I have loved these gatherings for many years, so I was surprised at the feelings that crept up on me the other night during another birthday celebration. Perhaps because we were only eight for dinner – a quieter one, perhaps less busy, more time to be aware and reflective.
Or perhaps because I was still feeling the impact of an event two days before. A young woman of 21 – really just a girl – talked to me about her life. Her life as it has been, as it is now. Her anguish, her fear, her hopes, her beliefs, her theories, her agonizing sensitivity to everything and everyone around her. It was almost as if she was missing skin and her experience of the world was completely unprotected by any barrier. It was easy to see and hear, in the tone of her voice, in her eyes, in the intense body language that accompanied her words.
She is living with a diagnosis of ‘schizophrenia’. She is living alone, on the usual too-low disability income, in what we would consider unlivable accommodation, far from potential emotional support because that is how she can survive financially.

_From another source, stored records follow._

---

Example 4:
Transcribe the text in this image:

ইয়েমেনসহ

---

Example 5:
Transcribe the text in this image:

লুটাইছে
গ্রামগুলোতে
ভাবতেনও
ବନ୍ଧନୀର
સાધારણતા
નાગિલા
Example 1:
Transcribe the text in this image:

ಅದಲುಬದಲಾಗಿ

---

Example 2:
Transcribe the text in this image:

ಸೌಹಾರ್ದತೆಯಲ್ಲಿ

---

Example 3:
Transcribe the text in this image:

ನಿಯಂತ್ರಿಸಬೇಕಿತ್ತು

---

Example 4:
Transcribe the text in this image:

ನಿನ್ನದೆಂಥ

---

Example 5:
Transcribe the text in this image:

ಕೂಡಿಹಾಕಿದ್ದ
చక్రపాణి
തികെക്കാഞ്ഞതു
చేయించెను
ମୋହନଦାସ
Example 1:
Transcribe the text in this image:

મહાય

Her words gradually painted a picture of the consequences of neglect and a painful relationship with her mother who was ‘never there’. Gabor Mate talks about the impact of a ‘failure of attachment’ between a child and a parent, and her description of childhood sounds like a textbook case. I remember two little kids – not more than three years of age – in my old neighbourhood. They played outdoors by themselves, without adult supervision. One was killed by a car. The other’s mother was said to be drunk or otherwise pre-occupied indoors. Back then, I had a hairdresser who would tell me of little twin boys he’d watch running everywhere unsupervised. I used to wonder what would happen to these waifs, unparented, untaught, unprotected.
And now here was this girl, a product of perhaps an even worse childhood, talking so passionately, with her deep unmet needs as visible as sunburn. I wanted to take her in my arms and rock her, like you would a baby crying with fever. I talked with her about how natural it was for her to feel this way, given that many of her basic needs had never been met. Of course she would have all kinds of intense, ‘unstable’, conflicted feelings, given the lifelong necessity of emotionally scrambling, in her effort to understand life, to make sense of it. That tremendous effort, to wring something out of nothing in a sense, had made her very smart, but also emotionally and mentally scattered and confused, left to her own interpretations of what was going on in the world around her.

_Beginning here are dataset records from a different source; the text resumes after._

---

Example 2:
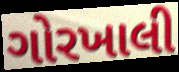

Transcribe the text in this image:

ગોરખાલી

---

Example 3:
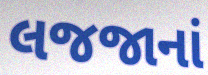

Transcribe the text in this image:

લજજાનાં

My intuitive impulse was to take her home, take care of her. If she doesn’t end her life and instead lives on and on in that state, isolated, emotionally unsupported, forever misinterpreted and misunderstood, will my comfortable children have enough compassion to support her more generously through higher taxes? Or will they and their cousins, and their friends, resent helping this child, in her lonely isolation?
As I watched our little birthday celebration with its bounty of food and wine, its exquisite chocolate cake, its easy laughter, I thought about how lucky we all are, and how much they take for granted. I worried that I haven’t transmitted my values, or my passion for taking care, or my moral outrage at the injustice that surrounds us.
Or in fact, have I expressed too much, causing an opposite reaction in them, as often happens? We don’t get to do it over. Chances are, I’ll never know.